Summer Party Auction

Mobile bidding for a black-tie fundraising event

Client: Museum of Fine Arts Boston
My Role: Interaction Design, Visual Design
Timeline: 3 weeks
The project and Core user problem

This three-week project explored how a silent auction experience could increase participation at a formal, social event without disrupting the atmosphere. Traditional silent auctions require attendees to linger at tables or screens, creating friction in settings where attention is meant to stay on the event itself.

Working with a front-end developer and a back-end developer who also served as product owner, the core challenge was balancing casual exploration with high-confidence bidding under tight time and technical constraints. Guests needed to quickly understand what was at stake and place bids without upfront account creation or payment setup.

The design intentionally delayed authentication and payment until a user committed to bidding, allowing friction-free browsing while preserving trust and clarity at the moment of action. Familiar mobile patterns, minimal interruption, and clear confirmation and error states supported fast decisions and helped drive participation without pulling users out of the room.

Behavioral assumptions & constraints

  • Users can browse and filter without committing, but bidding requires upfront trust.
  • Payment setup is a hard gate and a primary abandonment risk.
  • Small preset bid increments reduce hesitation compared to free-form entry.
  • Immediate confirmation and deferred charging help maintain momentum.
  • Error states must preserve context and avoid resetting the auction feed.

Designs

Outcome/Reflection

Outcome & Reflection
The silent auction met and exceeded the museum’s internal fundraising goals for the event. While exact participation and revenue metrics were not available, stakeholders reported strong engagement and positive feedback from attendees, particularly around the ease of browsing and bidding without disrupting the event experience.

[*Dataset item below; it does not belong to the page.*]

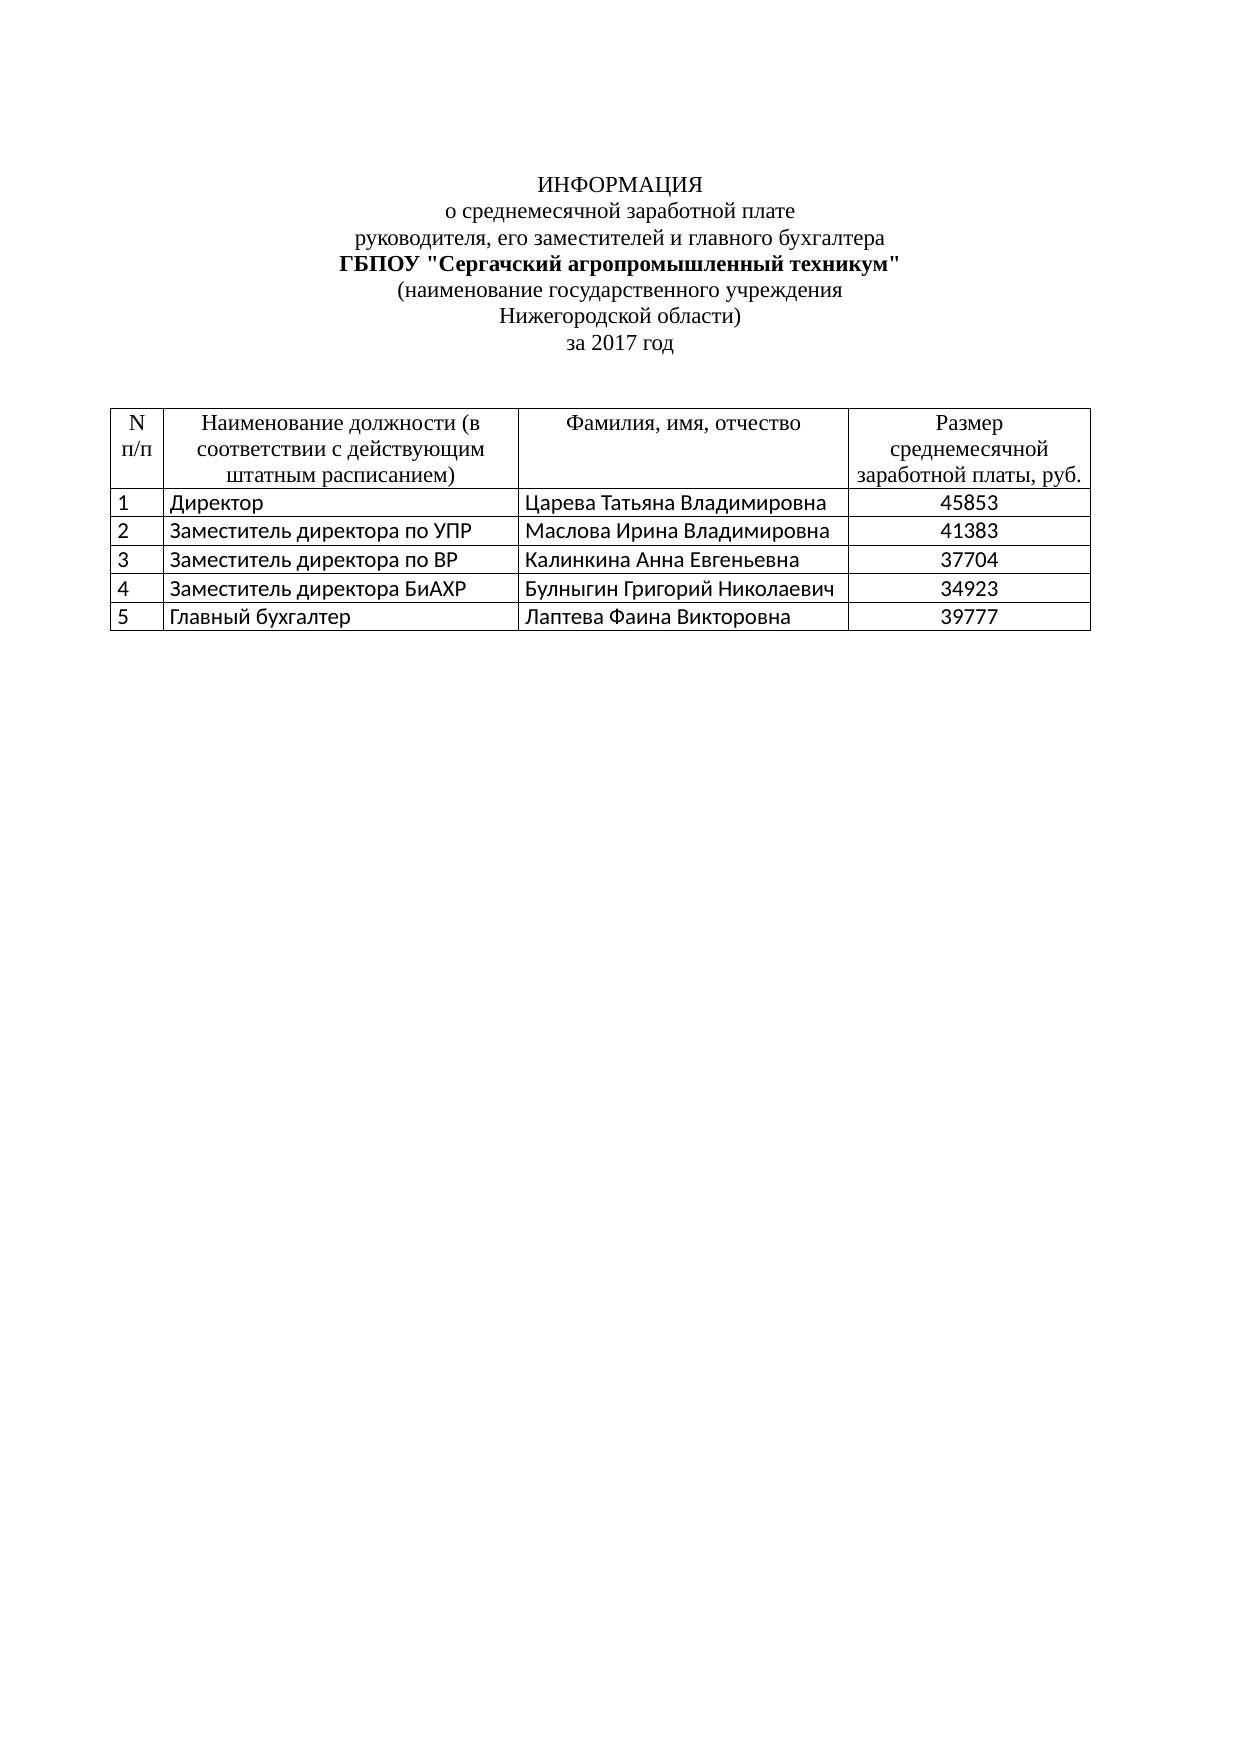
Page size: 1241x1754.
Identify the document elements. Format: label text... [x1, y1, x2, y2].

This project reinforced the importance of aligning interaction design with context. In a social, time-bounded environment, reducing upfront commitment and deferring friction until intent is clear can meaningfully increase participation without adding visible complexity. The three-week timeline also required prioritizing clarity and reliability over polish, underscoring how effective UX decisions often come from constraint-driven tradeoffs rather than exhaustive research.